Debugging compilation errors and warnings
Chickadee is written in C++, a powerful but complicated language that gives students a lot of opportunities to shoot themselves in the foot. Treat all compiler warnings as if they were errors. Doing so will force you to think more deeply about your code, and will often allow you to fix potential bugs early. Another tip is to add new code in small increments, examining each increment for logical correctness before recompiling, and then recompiling to fix any compiler complaints. A very common (and very bad!) coding methodology often used by students is the following:
- drink some coffee and quickly write dozens of lines of new C++ code, without thinking about the overall design goals of the new code;
- do not pause to look at the new code and consider whether it satisfies your design goals or has obvious syntactic errors;
- recompile Chickadee and be confronted by a blizzard of compiler errors and warnings;
- wrestle with the compiler and finally eliminate the compiler errors (but not all the warnings);
- run a test program and discover that the barely-compiling kernel is still riddled with semantic bugs.

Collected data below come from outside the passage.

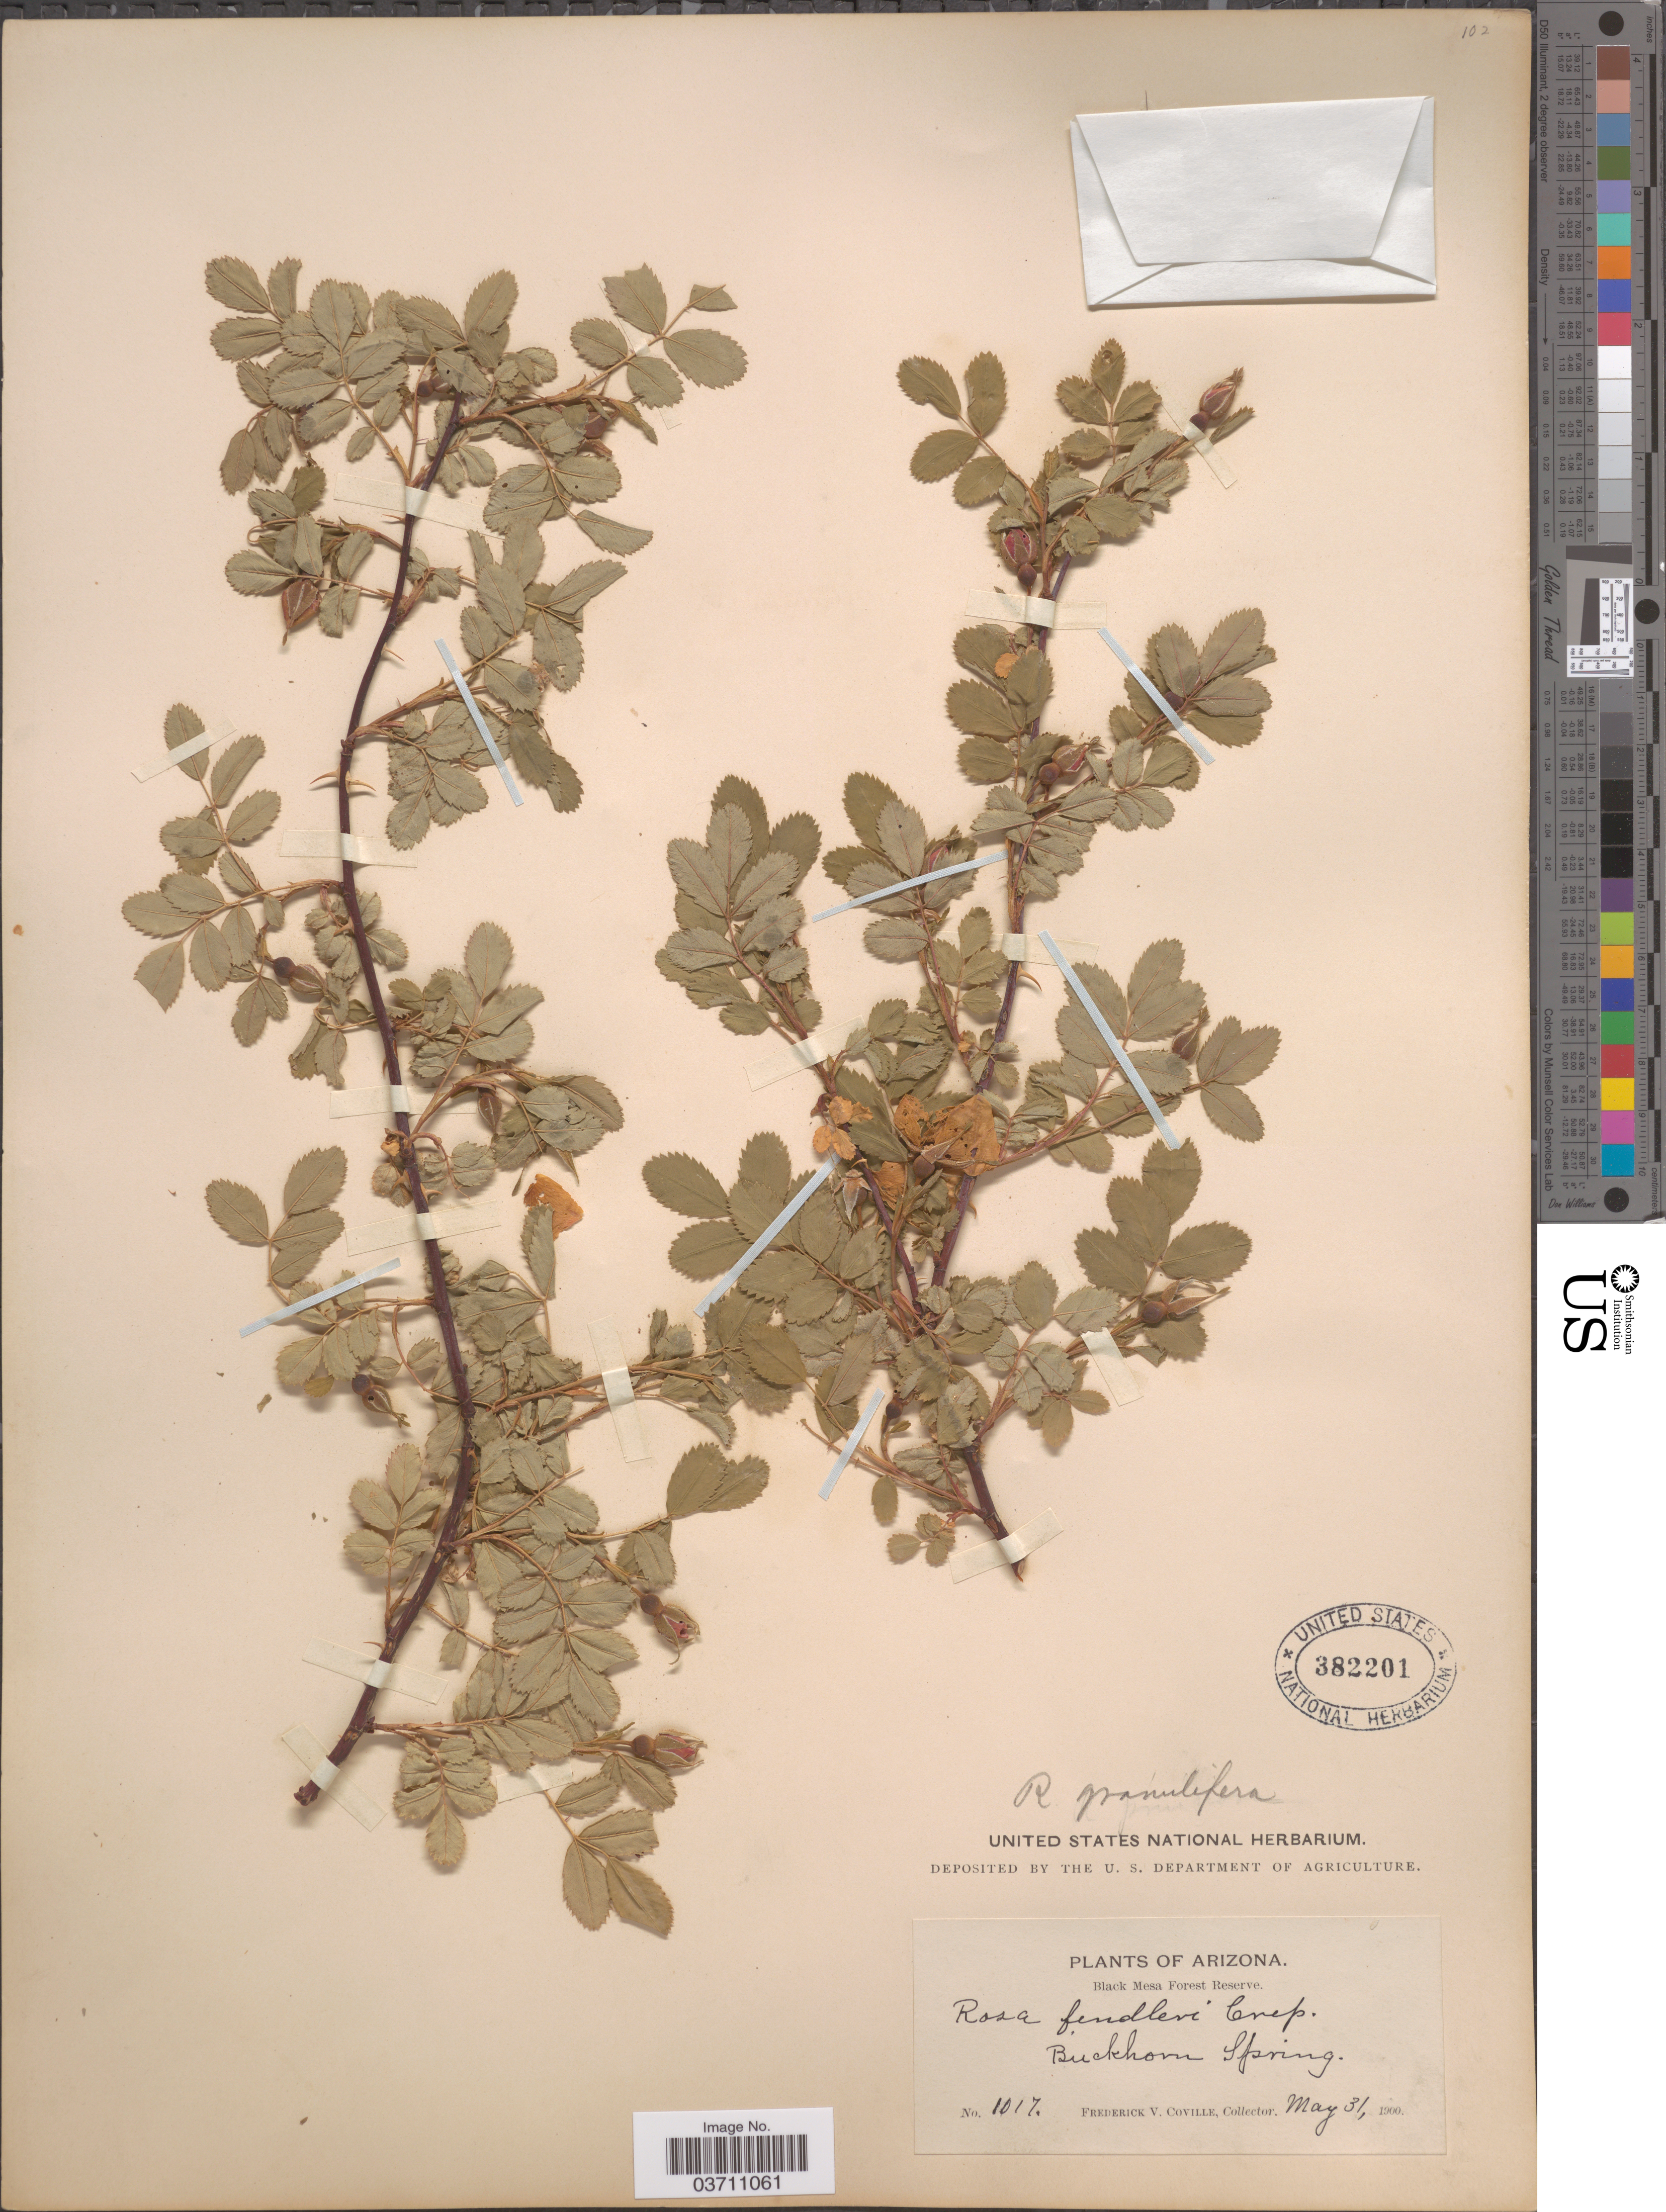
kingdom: Plantae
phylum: Tracheophyta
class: Magnoliopsida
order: Rosales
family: Rosaceae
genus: Rosa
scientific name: Rosa granulifera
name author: Rydb.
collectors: F. V. Coville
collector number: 1017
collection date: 1900-05-31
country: United States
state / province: Arizona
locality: Black Mesa Forest Reserve. Buckhorn Spring.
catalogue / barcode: US 382201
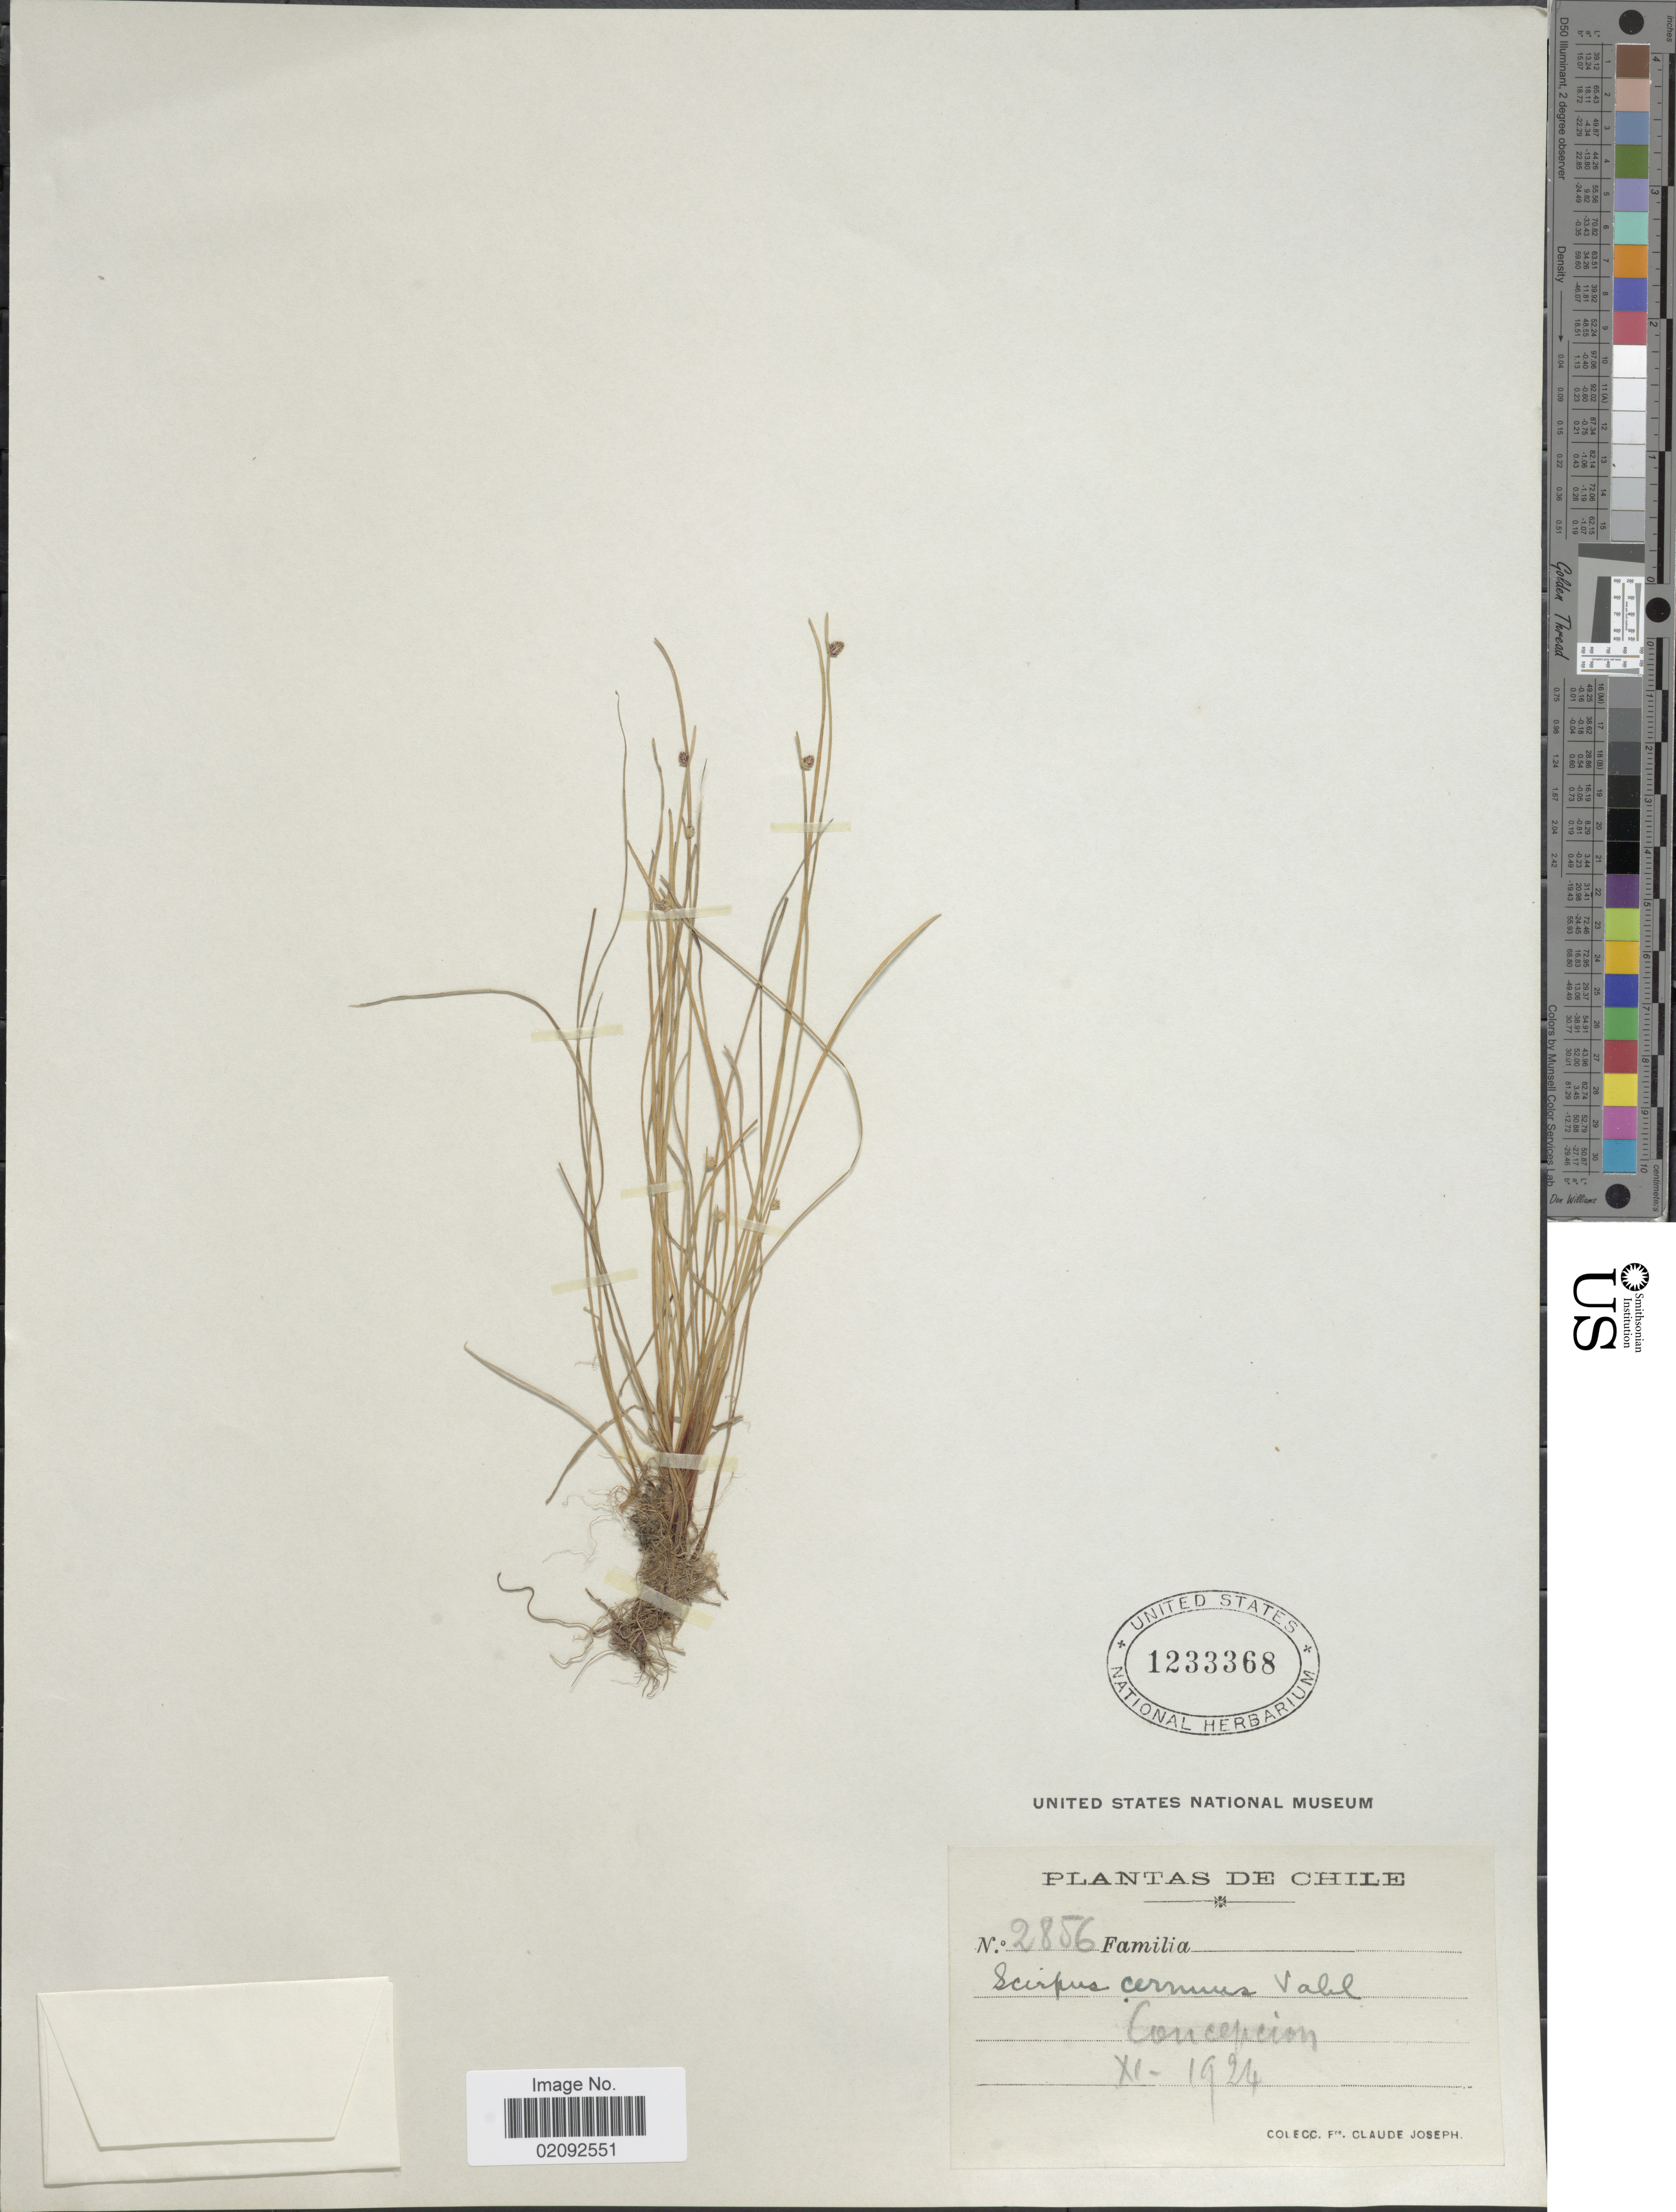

Don't use this approach! Instead, think about the goals of your new code before you actually write the code. Then, iteratively add a few lines of code, analyze whether the new code is correct using mind power, and recompile, eliminating any compiler errors and warnings that arise. This methodology may seem slow, but it is absolutely guaranteed to save you time and frustration in the long run, particularly if you are new to C++ or to systems-level programming.